R109-1) Il n’y a qu’à la nage
            (D’après : « Ça prend les idées des îles et des pays avoisinant ». Îles, pensées, nage, végétation, demi-tour)

L’ÎLE

Il n’y a qu’à la nage que l’on peut atteindre l’île. Non en raison de fonds trompeurs ou de récifs rendant dangereuses ou impossibles les manœuvres des navires, mais parce qu’un interdit ancien n’en permet l’approche qu’aux seuls nageurs, qui plus est solitaires.
Je ne sais combien de temps il m’a fallu pour parvenir au rivage où je reprends à présent péniblement haleine.

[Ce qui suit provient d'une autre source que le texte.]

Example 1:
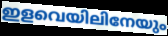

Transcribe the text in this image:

ഇളവെയിലിനേയും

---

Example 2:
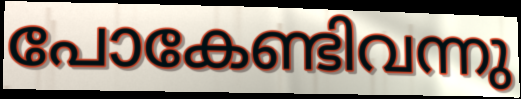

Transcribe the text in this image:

പോകേണ്ടിവന്നു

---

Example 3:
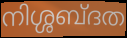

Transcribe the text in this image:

നിശ്ശബ്ദത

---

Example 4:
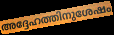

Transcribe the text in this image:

അദ്ദേഹത്തിനുശേഷം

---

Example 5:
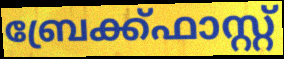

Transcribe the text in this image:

ബ്രേക്ക്ഫാസ്റ്റ്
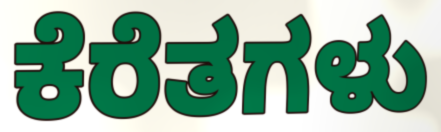
ಕೆರೆತಗಳು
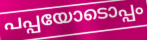
പപ്പയോടൊപ്പം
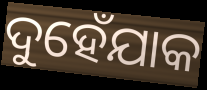
ଦୁହେଁଯାକ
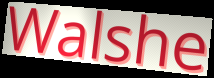
Walshe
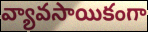
వ్యావసాయికంగా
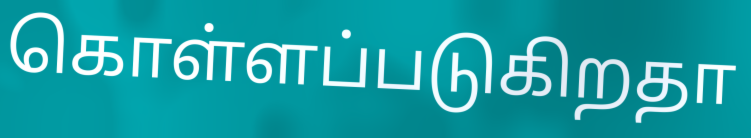
கொள்ளப்படுகிறதா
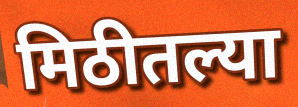
मिठीतल्या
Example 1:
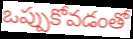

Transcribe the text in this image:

ఒప్పుకోవడంతో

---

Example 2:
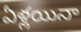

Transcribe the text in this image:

ఏళ్లయినా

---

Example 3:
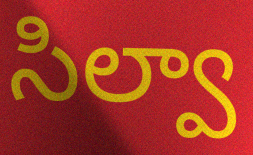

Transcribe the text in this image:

సిల్వా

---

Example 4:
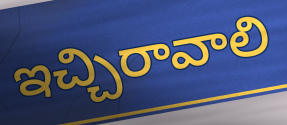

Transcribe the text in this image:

ఇచ్చిరావాలి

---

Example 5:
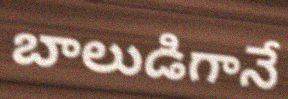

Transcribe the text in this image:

బాలుడిగానే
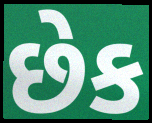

Il me semble que des courants favorables ont facilité ma progression, mais peut-être ce sentiment est-il dû uniquement à ma joie d’être enfin là, sain et sauf, et prêt à pénétrer la dense végétation de mes pensées anciennes. 

Car c’est de mes pensées que cette île est couverte ; mes pensées qui, à peine nées, et dans quelque lieu où je me trouve, immanquablement s’envolent vers elle, sont aspirées, aimantées par elle, et une fois parvenues là s’y fixent, grandissent et prolifèrent — loin de moi, loin de ma vue, de mon entendement, du loisir pourtant habituellement offert aux hommes de les voir s’épanouir et côtoyer leurs sœurs. 

C’est pourquoi j’ai mis tant d’ardeur à rejoindre ce lieu — ardeur purement instinctive sans doute, car mon cerveau je le sais serait bien incapable, surtout à proximité immédiate de l’île, de soutenir sur la durée une pensée réfléchie impliquant un tel engagement.
C’est donc dans un état de grande excitation, mais d’excitation presque enfantine, pour ne pas dire animale, que j’aborde cette plongée dans une forêt qui m’est à la fois familière et étrangère, et dans laquelle je sais qu’en me perdant je me retrouverai. 

Mais j’attends encore un peu, repousse le moment de cette jouissance promise, curieux de constater qu’en moi grandit soudain une pensée nouvelle, qui étrangement (ou en tout cas de façon tout à fait inaccoutumée) semble s’accommoder de la terre où elle prend pied, goûter même les espaces vierges qui s’offrent à sa pousse. Et tant pis si cette pensée (je le comprends à présent, mais il est trop tard pour la rejeter) m’enjoint à faire demi-tour et à m’en retourner vers les terres d’où je viens — terres que, selon cette pensée à présent ferme sur ses bases (et à l’emprise de laquelle je ne saurais me dérober), je n’aurais jamais dû quitter.